We thank Freedman and Martin (2003) for their comments and for stimulating discussion on this important topic. Their comments speak to a fundamental tenet of survey methodology: the superiority of repeated cross-sectional data for studying aggregate population changes and the drawbacks associated with using panel data for such studies. In general, however, the research community tends to be more interested in studying individual-level transitions rather than population trends, and for this reason greater priority has been placed on conducting long-term panel studies rather than repeated cross-sectional studies. Panel surveys, particularly those using cohort replacement, can be used to study cohort trends, but researchers must be aware of the potential caveats and address them carefully in the analysis. We did this to the best of our understanding of the issues, but we realize that researchers will differ in their views and approaches. Indeed, we feel that such differences are critical to the advancement of science.
In response to Freedman and Martin's (2003) appeal for additional sensitivity analysis, we replicated the analyses reported in Rodgers, Ofstedal, and Herzog (2003), first by using a cruder method of imputations for missing data on the cognitive measures (the same method used in their analysis), and second by using different cutoffs to identify those with severe impairment. The crude method of imputation involved assigning a score of zero to most of the cognitive items that the respondents refused to answer (except for the immediate recall and Serial 7s tests, for which we assigned scores of 2 and 1, respectively). The primary difference between the regression analyses based on those imputations and those shown in Table 2 of Rodgers and colleagues (2003) is that there was a statistically significant decline on the total cognitive scores after we controlled for age and prior interview status. For the second type of sensitivity analysis, we used total cognitive scores of 8 and 12 to identify those with severe impairment and compared the findings from logistic regressions based on those cutoffs with those shown in Table 3, which are based on a cutoff score of 10. Again, the differences were small and none of the logistic regression coefficients for Waves 2, 3, or 4 is statistically significant for Models 2-4, regardless of which cutoff score is used. These modifications do not change our conclusion that the data fail to provide evidence of improvement in cognitive functioning across the most recent cohorts of Americans aged 70 years and older.
We did one final analysis: To avoid any ambiguity that may be introduced by adjusting for prior experience with the cognitive tests in the regression models and because of differences in some of the measures and their administration introduced following Wave 1 (the word lists were changed, and the interviewer instructions on the Serial 7s task were modified), we looked only at those who were interviewed for the second time at Wave 4 and compared them with their counterparts at Wave 2. This also had the effect of restricting the analysis primarily to those in the rather narrow age range of 72-76. The unadjusted mean scores on both the immediate and delayed word recall tasks fell by about 0.2 words between Waves 2 and 4, and scores on the Mental Status and Serial 7s did not change significantly. On the other hand, the proportion with scores of 10 or less also declined, from 3% down to 2% (p <.05). Controlling on design and respondent characteristics somewhat increased the estimated decline in mean scores and reduced (generally to nonsignificance) the estimated decline in the proportion with very low scores.
We share Freedman and Martin's (2003) concern about the extent to which differences in measurement, methodological, and analytic approaches cloud the underlying truth and impede understanding of a particular phenomenon. In this regard, Freedman, Martin, and Schoeni (2002) have conducted a careful review of studies of disability trends in the United States and initiated an effort in conjunction with the investigators responsible for those studies to reconcile differences in findings.
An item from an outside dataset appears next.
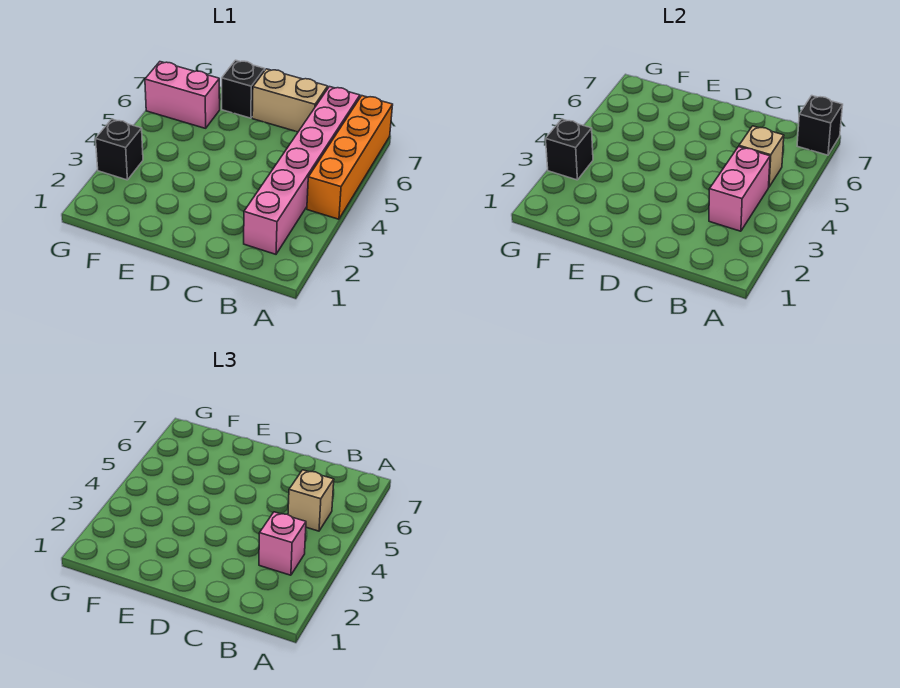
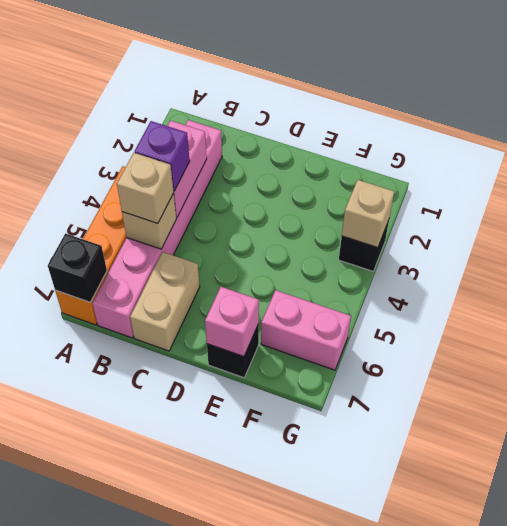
pink brick B3 level 3 -> pink brick E7 level 2
none -> purple brick B4 level 3
tan brick C7:D7 level 1 -> tan brick C6:C7 level 1
black brick G3 level 2 -> tan brick G3 level 2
We applaud this effort and feel that a similar effort on cognitive trends would be valuable. We are somewhat less sanguine about their call for a coordination of analytic approaches and harmonization of measures across surveys and settings. This presumes that researchers know how best to measure and model a particular phenomenon, and we are skeptical that researchers have reached that point, particularly with regard to the measurement of cognitive impairment in a large-scale prospective survey. Furthermore, it is our view that the most compelling findings are those that hold up under varied survey designs and analytic approaches.
Again we thank Freedman and Martin (2003) for opening this dialogue, and we look forward to future exchanges with them and others on this topic.